Et voici une autre « émeute à bord du navire ». Nous parlons de l’Italie. Au début de l’été de l’année dernière, après les élections législatives, un nouveau gouvernement a été formé au sein duquel des représentants des mouvements Cinq Étoiles et de la Ligue du Nord ont pris des positions clés. Ce sont des Euro-sceptiques qui cherchent à réviser sérieusement les relations entre Rome et Bruxelles. Et la condition pour qu’une telle révision ait lieu, est de rétablir l’ordre chez soi, en Italie. Non sans fondement, les Euro-sceptiques se représentent la Banque d’Italie comme un « cheval de Troie » grâce auquel Bruxelles mène sa politique à l’égard de Rome.
Afin de se battre contre la Banque centrale, les Euro-sceptiques italiens doivent obtenir le soutien de millions de citoyens ordinaires. Et, comme il leur semble, ce soutien ne manquera pas. Le fait est que le système bancaire italien est considéré comme l’un des plus faibles, si ce n’est de toute l’Union européenne, au moins à coup sûr de la zone Euro. Une vague de faillites de banques commerciales s’est produite dans le pays, entraînant de lourdes pertes pour des millions de déposants ordinaires. C’est à ces déposants, trompés et volés de la sorte, que les dirigeants du gouvernement euro-sceptique ont fait appel, en attirant leur attention sur le fait que les faillites étaient dues à la faute des dirigeants de la Banque d’Italie, chargée de surveiller les organismes de dépôt et de crédit. Les chefs des deux partis au pouvoir en Italie, les vice-premiers ministres Matteo Salvini (« Ligue du Nord ») et Luigi Di Maio (« Cinq étoiles »), se sont prononcés en faveur d’un changement de la direction de la Banque centrale du pays.
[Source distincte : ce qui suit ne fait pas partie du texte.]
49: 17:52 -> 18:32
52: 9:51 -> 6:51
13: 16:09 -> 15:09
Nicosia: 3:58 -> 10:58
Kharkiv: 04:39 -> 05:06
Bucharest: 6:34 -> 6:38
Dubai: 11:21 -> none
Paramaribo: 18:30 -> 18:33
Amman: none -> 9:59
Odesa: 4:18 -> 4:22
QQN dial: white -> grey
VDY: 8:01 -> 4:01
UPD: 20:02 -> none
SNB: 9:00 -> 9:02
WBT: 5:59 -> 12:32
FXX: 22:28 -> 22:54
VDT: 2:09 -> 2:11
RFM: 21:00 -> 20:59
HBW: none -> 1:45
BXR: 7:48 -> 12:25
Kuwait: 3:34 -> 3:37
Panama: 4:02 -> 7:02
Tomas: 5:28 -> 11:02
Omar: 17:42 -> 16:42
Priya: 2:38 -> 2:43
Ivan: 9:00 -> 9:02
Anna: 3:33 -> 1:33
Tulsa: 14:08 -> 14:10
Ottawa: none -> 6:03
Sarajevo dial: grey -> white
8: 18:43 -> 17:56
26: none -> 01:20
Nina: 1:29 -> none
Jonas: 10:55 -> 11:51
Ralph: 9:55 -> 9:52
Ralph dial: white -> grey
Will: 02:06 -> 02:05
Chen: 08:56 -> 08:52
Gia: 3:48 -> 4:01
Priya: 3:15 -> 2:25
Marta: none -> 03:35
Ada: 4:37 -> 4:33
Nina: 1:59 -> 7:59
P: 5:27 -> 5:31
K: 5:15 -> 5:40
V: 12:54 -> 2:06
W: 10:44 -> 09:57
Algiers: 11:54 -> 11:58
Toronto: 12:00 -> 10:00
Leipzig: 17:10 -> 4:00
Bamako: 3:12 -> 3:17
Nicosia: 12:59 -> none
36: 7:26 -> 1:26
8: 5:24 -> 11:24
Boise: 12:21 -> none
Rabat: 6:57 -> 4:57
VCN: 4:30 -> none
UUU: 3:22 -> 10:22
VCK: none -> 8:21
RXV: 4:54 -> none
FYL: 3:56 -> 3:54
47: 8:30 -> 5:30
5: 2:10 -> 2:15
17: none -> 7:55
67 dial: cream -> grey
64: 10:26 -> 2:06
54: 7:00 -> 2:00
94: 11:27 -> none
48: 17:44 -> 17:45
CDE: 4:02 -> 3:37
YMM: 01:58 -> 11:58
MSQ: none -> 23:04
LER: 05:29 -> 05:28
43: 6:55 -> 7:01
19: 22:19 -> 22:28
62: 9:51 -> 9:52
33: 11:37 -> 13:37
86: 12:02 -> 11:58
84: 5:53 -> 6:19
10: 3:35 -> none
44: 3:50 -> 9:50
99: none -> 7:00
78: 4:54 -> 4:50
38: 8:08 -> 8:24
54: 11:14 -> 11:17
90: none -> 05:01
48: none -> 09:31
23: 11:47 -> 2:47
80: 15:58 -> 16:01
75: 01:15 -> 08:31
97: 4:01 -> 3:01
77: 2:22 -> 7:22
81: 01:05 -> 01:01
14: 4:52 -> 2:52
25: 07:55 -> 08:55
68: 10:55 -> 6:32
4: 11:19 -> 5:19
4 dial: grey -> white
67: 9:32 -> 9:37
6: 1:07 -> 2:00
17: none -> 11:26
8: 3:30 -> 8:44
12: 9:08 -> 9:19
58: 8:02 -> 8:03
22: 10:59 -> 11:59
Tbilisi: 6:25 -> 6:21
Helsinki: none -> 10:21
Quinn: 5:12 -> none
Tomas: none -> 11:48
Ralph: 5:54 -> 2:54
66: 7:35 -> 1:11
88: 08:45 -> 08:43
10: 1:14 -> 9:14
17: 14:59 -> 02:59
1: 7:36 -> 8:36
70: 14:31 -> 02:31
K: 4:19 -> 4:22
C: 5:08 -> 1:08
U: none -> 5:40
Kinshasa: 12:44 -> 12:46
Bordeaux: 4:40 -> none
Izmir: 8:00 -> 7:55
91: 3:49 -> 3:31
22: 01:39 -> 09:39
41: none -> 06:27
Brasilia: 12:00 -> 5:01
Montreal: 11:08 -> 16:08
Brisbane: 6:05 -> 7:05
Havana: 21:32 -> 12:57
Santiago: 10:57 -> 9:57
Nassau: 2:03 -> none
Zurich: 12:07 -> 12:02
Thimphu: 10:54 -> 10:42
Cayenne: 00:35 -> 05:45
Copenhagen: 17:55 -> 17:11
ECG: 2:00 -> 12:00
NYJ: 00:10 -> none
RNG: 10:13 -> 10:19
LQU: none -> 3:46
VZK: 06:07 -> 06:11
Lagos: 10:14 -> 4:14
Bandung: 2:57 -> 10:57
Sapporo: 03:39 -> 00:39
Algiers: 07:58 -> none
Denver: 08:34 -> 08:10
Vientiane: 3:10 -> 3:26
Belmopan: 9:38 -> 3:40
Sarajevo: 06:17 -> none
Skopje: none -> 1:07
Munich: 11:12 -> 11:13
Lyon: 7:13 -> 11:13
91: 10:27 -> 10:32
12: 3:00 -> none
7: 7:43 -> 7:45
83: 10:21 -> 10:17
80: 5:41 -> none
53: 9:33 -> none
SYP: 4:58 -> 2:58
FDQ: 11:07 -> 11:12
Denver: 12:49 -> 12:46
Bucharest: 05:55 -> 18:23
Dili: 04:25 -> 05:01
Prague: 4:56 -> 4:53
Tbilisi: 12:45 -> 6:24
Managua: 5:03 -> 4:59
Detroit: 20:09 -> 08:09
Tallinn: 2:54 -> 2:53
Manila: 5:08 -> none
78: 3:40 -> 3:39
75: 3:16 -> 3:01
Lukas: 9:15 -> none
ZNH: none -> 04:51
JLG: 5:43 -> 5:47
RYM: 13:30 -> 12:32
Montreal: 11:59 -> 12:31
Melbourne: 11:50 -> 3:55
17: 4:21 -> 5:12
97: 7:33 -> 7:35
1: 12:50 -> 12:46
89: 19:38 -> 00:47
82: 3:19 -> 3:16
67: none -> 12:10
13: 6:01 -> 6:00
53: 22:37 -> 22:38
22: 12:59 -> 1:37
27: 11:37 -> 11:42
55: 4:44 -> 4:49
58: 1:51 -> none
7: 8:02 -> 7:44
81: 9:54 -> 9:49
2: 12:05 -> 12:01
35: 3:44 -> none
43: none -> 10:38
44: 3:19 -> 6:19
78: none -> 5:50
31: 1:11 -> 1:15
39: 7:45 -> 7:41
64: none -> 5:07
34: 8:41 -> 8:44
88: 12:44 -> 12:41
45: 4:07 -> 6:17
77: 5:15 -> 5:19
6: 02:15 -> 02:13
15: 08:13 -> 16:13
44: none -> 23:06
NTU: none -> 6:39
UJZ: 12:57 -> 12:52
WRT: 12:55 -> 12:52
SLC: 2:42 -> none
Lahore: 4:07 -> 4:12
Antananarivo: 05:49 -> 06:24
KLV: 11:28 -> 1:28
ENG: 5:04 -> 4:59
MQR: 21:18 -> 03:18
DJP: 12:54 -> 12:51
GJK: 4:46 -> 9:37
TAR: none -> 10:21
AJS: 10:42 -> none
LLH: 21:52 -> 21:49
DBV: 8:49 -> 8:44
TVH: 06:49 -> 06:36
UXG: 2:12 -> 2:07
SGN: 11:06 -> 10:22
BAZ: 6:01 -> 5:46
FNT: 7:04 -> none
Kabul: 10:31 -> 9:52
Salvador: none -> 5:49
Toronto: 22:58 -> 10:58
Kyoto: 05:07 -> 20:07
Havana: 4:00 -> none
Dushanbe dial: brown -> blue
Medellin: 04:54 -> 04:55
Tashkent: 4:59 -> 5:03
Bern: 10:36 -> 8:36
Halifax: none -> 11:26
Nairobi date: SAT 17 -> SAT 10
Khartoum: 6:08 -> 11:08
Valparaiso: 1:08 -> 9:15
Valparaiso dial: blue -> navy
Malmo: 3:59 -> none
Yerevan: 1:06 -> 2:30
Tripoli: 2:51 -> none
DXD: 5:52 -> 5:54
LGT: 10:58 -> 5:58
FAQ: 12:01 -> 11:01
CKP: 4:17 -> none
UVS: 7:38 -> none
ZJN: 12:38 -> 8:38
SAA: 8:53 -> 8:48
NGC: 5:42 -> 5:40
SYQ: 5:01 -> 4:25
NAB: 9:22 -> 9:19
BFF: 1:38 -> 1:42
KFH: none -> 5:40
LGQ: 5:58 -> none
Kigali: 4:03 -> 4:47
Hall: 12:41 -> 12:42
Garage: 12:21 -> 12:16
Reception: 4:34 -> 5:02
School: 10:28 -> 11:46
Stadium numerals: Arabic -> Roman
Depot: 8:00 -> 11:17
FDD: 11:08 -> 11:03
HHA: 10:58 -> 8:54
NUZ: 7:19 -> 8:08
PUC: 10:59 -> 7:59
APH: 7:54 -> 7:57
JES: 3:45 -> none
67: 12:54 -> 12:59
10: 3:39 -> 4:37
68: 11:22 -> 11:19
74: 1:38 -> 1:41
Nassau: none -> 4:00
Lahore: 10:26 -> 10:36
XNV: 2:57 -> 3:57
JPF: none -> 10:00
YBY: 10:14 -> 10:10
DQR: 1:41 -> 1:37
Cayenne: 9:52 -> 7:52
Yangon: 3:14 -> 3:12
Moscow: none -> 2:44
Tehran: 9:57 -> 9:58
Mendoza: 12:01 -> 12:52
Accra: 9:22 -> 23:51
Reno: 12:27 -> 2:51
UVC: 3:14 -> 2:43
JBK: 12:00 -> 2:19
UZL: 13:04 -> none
Di Maio (qui est également Ministre Italien du développement économique, du travail et de la politique sociale) a bloqué la nomination de l’un des directeurs généraux adjoints de la Banque, soulignant que la Banque centrale avait besoin d’un renouvellement radical de sa direction. Salvini (qui est en même temps le Ministre de l’intérieur) a pour sa part déclaré que la Banque centrale, dans son problème de personnel, avait besoin de faire « table rase », et non de permutations fragmentaires. Avant cela, les deux Vice-premiers ministres ont fait des allusions insidieuses selon lesquelles le statut de la Banque centrale devrait être radicalement changé, et qu’elle devait être privée de son « indépendance ». Le président du pays, Sergio Mattarella, préfère ne pas aborder ce sujet sensible. Le Premier ministre italien Giuseppe Conte occupe à peu près la même position. Mais le Ministre des finances et de l’économie, Giovanni Tria, ne peut éluder la question, et doit exprimer sa position à ce sujet. Et il parle prudemment en faveur de la préservation de l’indépendance de la Banque centrale.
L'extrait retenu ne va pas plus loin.